▶ [REQUEST]: Return every line of the records that contains the word "label". Case counts.

-- start STORED ROWS --

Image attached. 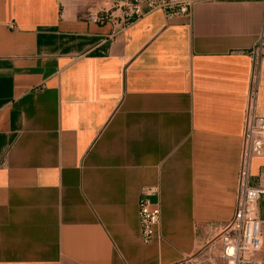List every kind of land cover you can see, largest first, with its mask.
I'll list each match as a JSON object with an SVG mask.
<instances>
[{
    "label": "crops",
    "instance_id": "obj_1",
    "mask_svg": "<svg viewBox=\"0 0 264 264\" xmlns=\"http://www.w3.org/2000/svg\"><path fill=\"white\" fill-rule=\"evenodd\" d=\"M87 2L0 0V264L177 263L234 215L264 0L123 27ZM251 176L264 184V157ZM143 189L161 209L148 244ZM258 213L264 240V196Z\"/></svg>",
    "mask_w": 264,
    "mask_h": 264
},
{
    "label": "built area",
    "instance_id": "obj_2",
    "mask_svg": "<svg viewBox=\"0 0 264 264\" xmlns=\"http://www.w3.org/2000/svg\"><path fill=\"white\" fill-rule=\"evenodd\" d=\"M94 10L87 19L101 21L107 18L106 7L120 11V27L148 12L162 10L167 17L189 15L196 0H90ZM251 73L245 110L242 145L236 180V203L232 219L222 225L213 237L196 253L174 264H261L258 254L264 246L263 221L259 217L258 203L264 196V184L252 183L251 165L256 157H264V117L256 111L261 65L264 61V30L250 49ZM153 189H143L139 200V222L142 241L150 243L160 223L161 209L147 196Z\"/></svg>",
    "mask_w": 264,
    "mask_h": 264
},
{
    "label": "rangeland",
    "instance_id": "obj_3",
    "mask_svg": "<svg viewBox=\"0 0 264 264\" xmlns=\"http://www.w3.org/2000/svg\"><path fill=\"white\" fill-rule=\"evenodd\" d=\"M87 1H89V0H85V2H87ZM88 3V2H87ZM88 4H91V3H88Z\"/></svg>",
    "mask_w": 264,
    "mask_h": 264
}]
</instances>
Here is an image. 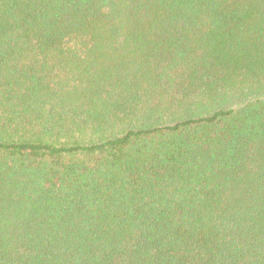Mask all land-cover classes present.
<instances>
[{"label":"trees","instance_id":"1","mask_svg":"<svg viewBox=\"0 0 264 264\" xmlns=\"http://www.w3.org/2000/svg\"><path fill=\"white\" fill-rule=\"evenodd\" d=\"M0 264H264V0H0Z\"/></svg>","mask_w":264,"mask_h":264}]
</instances>
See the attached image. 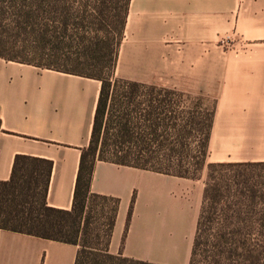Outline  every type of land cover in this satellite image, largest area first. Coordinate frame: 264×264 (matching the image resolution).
<instances>
[{
  "label": "crops",
  "instance_id": "1",
  "mask_svg": "<svg viewBox=\"0 0 264 264\" xmlns=\"http://www.w3.org/2000/svg\"><path fill=\"white\" fill-rule=\"evenodd\" d=\"M117 70L214 98L208 163L264 162V0H131ZM100 90L98 79L0 57V180L17 154L50 159L48 204L71 209ZM206 180L97 159L91 192L119 200L109 251L190 264ZM78 251L0 228V264H75Z\"/></svg>",
  "mask_w": 264,
  "mask_h": 264
},
{
  "label": "trees",
  "instance_id": "2",
  "mask_svg": "<svg viewBox=\"0 0 264 264\" xmlns=\"http://www.w3.org/2000/svg\"><path fill=\"white\" fill-rule=\"evenodd\" d=\"M130 2L0 0V57L101 81L71 209L48 204L50 159L17 154L11 178L0 180V228L77 244L75 264H158L109 251L119 200L91 192L97 159L192 178L199 175L191 169L207 161L214 107H204L202 97L192 105L190 92L116 74ZM192 144L200 148L194 163L182 149ZM147 152L156 154L146 157ZM255 166L264 162L208 163L190 264H264V210L236 208L264 205V185L259 189L251 177L240 178L245 175L242 168ZM222 188L232 196H223ZM90 197L114 202L104 234L90 230ZM225 198L233 211L218 215L215 205ZM133 205L134 200L127 228ZM208 222L217 225L207 234ZM206 234L212 241L204 240Z\"/></svg>",
  "mask_w": 264,
  "mask_h": 264
},
{
  "label": "rangeland",
  "instance_id": "3",
  "mask_svg": "<svg viewBox=\"0 0 264 264\" xmlns=\"http://www.w3.org/2000/svg\"><path fill=\"white\" fill-rule=\"evenodd\" d=\"M116 74L118 76H123V74L120 71H116ZM126 78V77H125ZM193 95V99H192V105H194L195 102H198V97H202L203 98V104L204 107L208 108V109H213L214 105H215V100L212 96L207 95V94H192ZM196 144H192L191 148H182L185 149V151L187 152L186 155H193L192 157L189 156L188 158H192L191 162L194 163V158H198V154H199V149L200 148H194ZM155 149V148H154ZM198 150V151H197ZM155 152H147L145 153V156H151V155H155ZM196 156V157H195ZM186 160V159H185ZM187 162V160H186ZM187 165L188 162L186 163ZM196 164V163H195ZM241 170L244 171L243 176H241L240 178L243 179V177H251V181L253 183H256L260 189V187L262 188L264 185V166H255V167H244ZM191 173H196L197 175L201 176L204 174H206V178L208 177V172H209V168H208V162L206 161L205 164H203L202 167H199V169H191L190 171ZM217 177L219 176L218 173H216ZM219 180V179H218ZM221 194L223 196H226L225 194H230L227 193L226 190H224L223 188L221 189ZM229 196H232V194H230ZM226 200V201H225ZM212 202H210L208 205L212 206L213 204H211ZM231 201H229V199L225 198L223 201L220 200V202H218L215 205V209L218 213H224V214H228V213H232V208L230 207L231 205ZM90 205V209H91V217H90V230L94 233V235L98 232H101V234L105 233V231L108 229V222L112 213V208L114 206V202L108 199H103L101 197H90L89 199V203ZM92 206V207H91ZM237 210L239 211L241 208L242 211L246 212L249 211L250 209L253 211V213H261L264 210V205H256V207H245L243 206V204L238 205ZM208 212H212V210H210L208 208ZM208 215H213V214H208ZM220 215V214H218ZM216 218V217H215ZM209 219V218H208ZM217 224H215L214 222L210 223L208 222V224L206 225V227L208 228L207 230V234L208 232H211L212 226H216ZM211 228V229H210ZM205 235L204 240H211L210 238H208V235ZM93 241H96L95 239H93ZM212 241V240H211ZM204 247H208L207 244H204Z\"/></svg>",
  "mask_w": 264,
  "mask_h": 264
}]
</instances>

-- end STORED ROWS --

▶ [THE RESPONSE]:
    "label": "crops",
    "label": "built area",
    "label": "rangeland",
[{"label":"trees","instance_id":"1","mask_svg":"<svg viewBox=\"0 0 264 264\" xmlns=\"http://www.w3.org/2000/svg\"><path fill=\"white\" fill-rule=\"evenodd\" d=\"M0 264H264V0H0Z\"/></svg>","mask_w":264,"mask_h":264}]
  "label": "crops",
  "label": "trees",
  "label": "rangeland",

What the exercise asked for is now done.